===== Data shown
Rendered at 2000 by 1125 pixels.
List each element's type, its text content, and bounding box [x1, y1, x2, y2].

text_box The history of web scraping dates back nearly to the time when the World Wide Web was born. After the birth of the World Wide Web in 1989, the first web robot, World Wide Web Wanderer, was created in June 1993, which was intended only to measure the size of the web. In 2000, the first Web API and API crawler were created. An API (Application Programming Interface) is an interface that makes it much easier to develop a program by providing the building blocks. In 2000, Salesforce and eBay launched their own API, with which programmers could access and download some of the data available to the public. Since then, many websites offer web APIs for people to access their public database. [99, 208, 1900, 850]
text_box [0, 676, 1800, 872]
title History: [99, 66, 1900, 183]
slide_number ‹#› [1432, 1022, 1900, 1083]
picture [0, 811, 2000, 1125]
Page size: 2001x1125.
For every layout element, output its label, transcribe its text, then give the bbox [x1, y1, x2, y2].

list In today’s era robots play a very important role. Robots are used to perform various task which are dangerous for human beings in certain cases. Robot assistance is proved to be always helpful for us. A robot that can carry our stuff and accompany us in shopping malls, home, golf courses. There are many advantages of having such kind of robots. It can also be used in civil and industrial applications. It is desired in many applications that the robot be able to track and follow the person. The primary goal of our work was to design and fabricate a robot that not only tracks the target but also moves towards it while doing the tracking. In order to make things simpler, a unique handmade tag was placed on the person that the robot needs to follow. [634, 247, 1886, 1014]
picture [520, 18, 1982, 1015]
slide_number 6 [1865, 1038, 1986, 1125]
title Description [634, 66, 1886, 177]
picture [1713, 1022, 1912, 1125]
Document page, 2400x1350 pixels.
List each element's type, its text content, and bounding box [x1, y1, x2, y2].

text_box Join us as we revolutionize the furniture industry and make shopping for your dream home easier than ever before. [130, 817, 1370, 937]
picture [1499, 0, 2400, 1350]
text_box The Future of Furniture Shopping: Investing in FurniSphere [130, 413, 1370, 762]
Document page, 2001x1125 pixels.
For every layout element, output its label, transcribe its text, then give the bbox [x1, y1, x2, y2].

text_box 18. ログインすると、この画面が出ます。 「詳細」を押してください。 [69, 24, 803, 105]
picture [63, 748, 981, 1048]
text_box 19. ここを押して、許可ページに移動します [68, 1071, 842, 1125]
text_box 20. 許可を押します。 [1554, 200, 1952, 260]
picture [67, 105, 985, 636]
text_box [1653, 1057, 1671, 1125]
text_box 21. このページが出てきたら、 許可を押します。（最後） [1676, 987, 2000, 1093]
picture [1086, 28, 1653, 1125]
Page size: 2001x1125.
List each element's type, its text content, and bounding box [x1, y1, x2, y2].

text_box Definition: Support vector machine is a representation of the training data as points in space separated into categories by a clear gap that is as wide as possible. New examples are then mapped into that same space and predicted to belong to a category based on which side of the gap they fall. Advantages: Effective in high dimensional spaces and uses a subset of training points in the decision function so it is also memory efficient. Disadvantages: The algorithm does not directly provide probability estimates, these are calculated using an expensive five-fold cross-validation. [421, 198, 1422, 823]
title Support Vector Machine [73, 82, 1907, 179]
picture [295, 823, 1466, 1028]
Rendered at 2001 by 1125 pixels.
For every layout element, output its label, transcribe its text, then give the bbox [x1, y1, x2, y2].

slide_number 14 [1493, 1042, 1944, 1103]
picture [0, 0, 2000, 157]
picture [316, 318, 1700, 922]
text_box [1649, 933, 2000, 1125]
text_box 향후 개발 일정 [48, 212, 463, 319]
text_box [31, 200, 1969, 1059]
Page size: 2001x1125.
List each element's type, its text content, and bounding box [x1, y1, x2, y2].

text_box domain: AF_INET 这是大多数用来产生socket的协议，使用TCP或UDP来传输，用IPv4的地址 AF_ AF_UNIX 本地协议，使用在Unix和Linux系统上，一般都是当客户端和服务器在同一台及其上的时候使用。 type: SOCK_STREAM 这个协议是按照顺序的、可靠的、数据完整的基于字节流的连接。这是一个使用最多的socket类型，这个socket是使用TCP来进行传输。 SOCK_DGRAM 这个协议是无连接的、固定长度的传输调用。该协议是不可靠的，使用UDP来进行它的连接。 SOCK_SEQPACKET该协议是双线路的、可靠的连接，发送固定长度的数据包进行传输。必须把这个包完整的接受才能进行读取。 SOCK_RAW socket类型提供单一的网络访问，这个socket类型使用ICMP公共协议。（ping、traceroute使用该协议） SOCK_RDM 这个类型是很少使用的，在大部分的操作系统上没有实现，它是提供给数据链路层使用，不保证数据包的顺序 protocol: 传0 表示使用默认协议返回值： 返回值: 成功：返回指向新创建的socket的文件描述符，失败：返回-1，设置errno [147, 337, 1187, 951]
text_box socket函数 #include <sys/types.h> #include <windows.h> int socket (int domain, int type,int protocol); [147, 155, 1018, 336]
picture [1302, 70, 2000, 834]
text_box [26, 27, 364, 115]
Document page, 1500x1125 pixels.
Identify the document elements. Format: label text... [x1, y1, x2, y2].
==========
▸ Your task:
What are the lines above that hold the string "Rendered"? Copy them.

▸ Solution to this exercise:
Rendered at 2000 by 1125 pixels.
Rendered at 2001 by 1125 pixels.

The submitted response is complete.